Фигуры покопались у себя за пазухами. На груди у них появилось по какому-то ярко-фиолетовому пятну.
— План такой — подпираем дверь и заколачиваем окна на боковых стенах, — пробасила самая рослая фигура.
— А потом? — спросила фигура-женщина.
— А потом решим вопрос окончательно… Сзади окон у них нет, так что только три окна и все.
Тихо подойдя к дому, фигуры подперли дверь бруском и начали быстро заколачивать окна досками крест-накрест.
— Даже детям понятно, что герои рождаются на войне, — закончив заколачивать окна, рассуждала рослая фигура, — вот мы и ведем священную войну с нечистью, — с этими словами она сунула молоток другой фигуре в руки и принялась щедро поливать бензином из канистры стену дома. Затем достала спички и чиркнула спичкой о коробок. — Отойди, а то волосы обгорят, — бросила спичку на угол. Бензин весело полыхнул, дерево под огнем радостно затрещало.
— Вот оно, окончательное решение, — неожиданно исказившимся до писклявости голосом сказала рослая фигура, взяла канистру и начала поливать другой угол, — окончательное и бесповоротное. Раз и навсегда. Чик и готово. Бах, бах и в дамки. Четыре сбоку и ваших нет.
— А о-н-ни-и не-не-не вы-вы-ле-ле-зут? — растягивая слова, спросила «женщина».
— Уже нет, — пропищала рослая, — уже нет! Уже нет! Уже нет! — фигура внезапно присела и начала выделывать что-то похожее на гопак.
Пламя все сильнее облизывало домик, добравшись и до соломенной крыши. Изнутри раздавались испуганные крики и стук в дверь. Фигуры начали танцевать вокруг стремительно разгоравшегося пожара, отбрасывая извивающиеся тени и напевая: Уже нет! Уже нет! Уже нет! Уже нет!
Крики заживо сгорающих людей из дома слились с гулом пламени, потом, когда горящая крыша провалилась внутрь, смолкли. Фигуры куда-то пропали, а на фоне языков пламени, словно выходец из Ада, стоял Андрей Родин, укоризненно покачивая головой, и смотрел уцелевшим глазом на следователя. От огня скользнули два языка пламени, превратившиеся в огненных змей. Они обвили мертвеца своими объятьями и слились с его объеденными губами в долгом поцелуе. Опилки во рту вспыхнули. Из огня выкатилась обгоревшая голова куклы с розовым бантом в остатках волос и стала открывать и закрывать пронзительно синие глаза.
— Андрей Иванович, Андрей Иванович, — голосом Славы прошептал Андрей, — Андрей Иванович, проснитесь.

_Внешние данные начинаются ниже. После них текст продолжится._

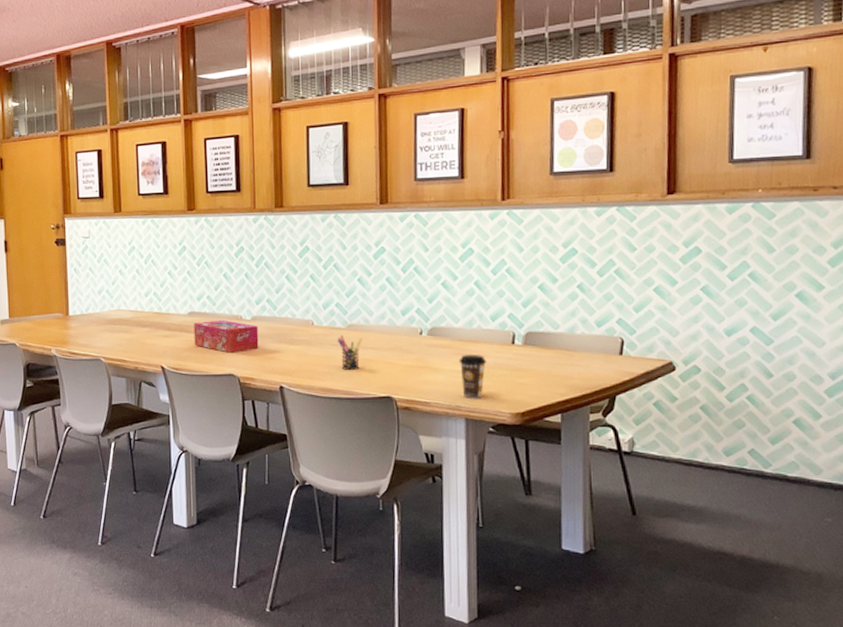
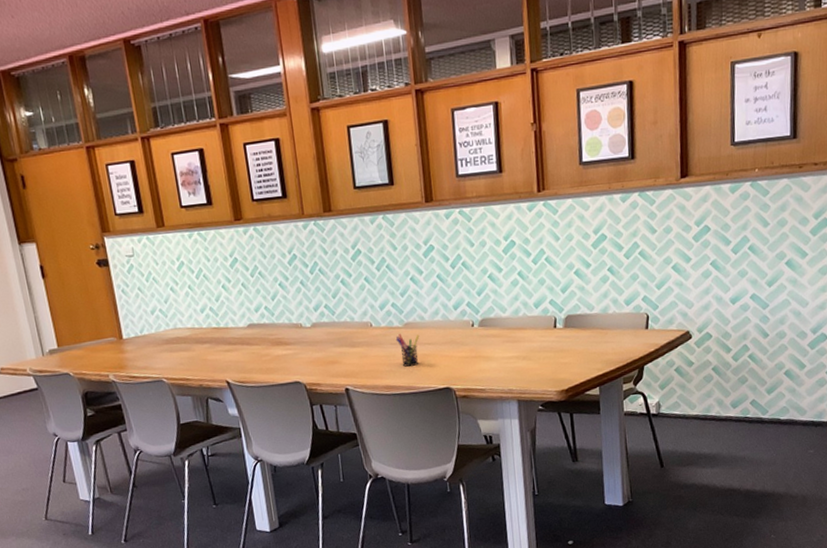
tissue box: present [193,319,259,353] -> none [254,329,322,362]
coffee cup: present [458,355,486,398] -> none [508,340,533,382]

Следователь открыл глаза. В комнате было темно, и лишь далекий фонарь на улице бросал слабые блики на белый потолок.
— Что случилось?
— Андрей Иванович, там, возле леса, фигура какая-то стоит, — прошептал Слава.
— Где, — мгновенно пришел в себя Андрей Иванович.

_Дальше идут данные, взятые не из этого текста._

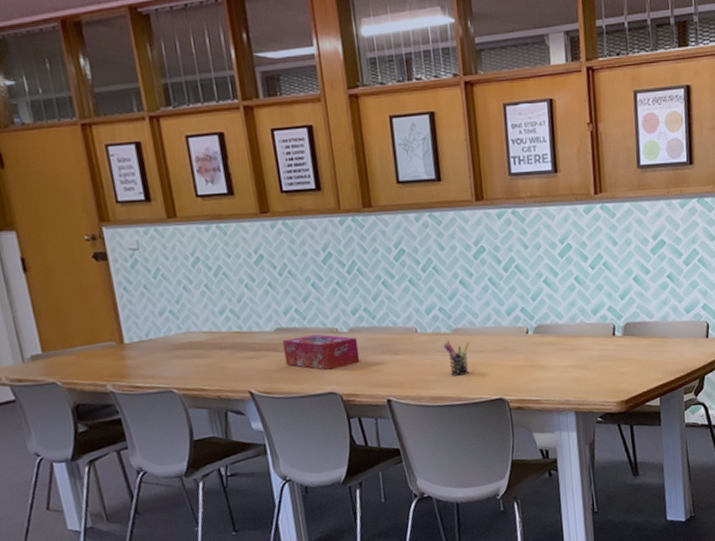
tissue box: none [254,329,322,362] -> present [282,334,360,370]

— Там, — Слава потянул его к окну. — Видите?
На фоне ночного леса темнела фигура, держа что-то в поднятой руке.
— Слава, будь тут, — стремительно одеваясь и доставая пистолет, сказал следователь.
— Может, я с вами?
— Нет, береги документы. Я сам справлюсь.
Выскользнул за дверь, прошел по коридору, осторожно приоткрыл входную дверь, посмотрел в щёлку. Фигура не спеша двигалась по блестевшему лужами асфальту в сторону конторы. Андрей Иванович выбрался на крыльцо, тихонько двинулся следом. Фигура прошла стоянку сельхозтехники, оставила позади липовую аллею, выплыла на перекресток.
— Стой! — поравнявшись с клубом, направил ствол пистолета в голову темной фигуры Андрей Иванович. — Ты кто?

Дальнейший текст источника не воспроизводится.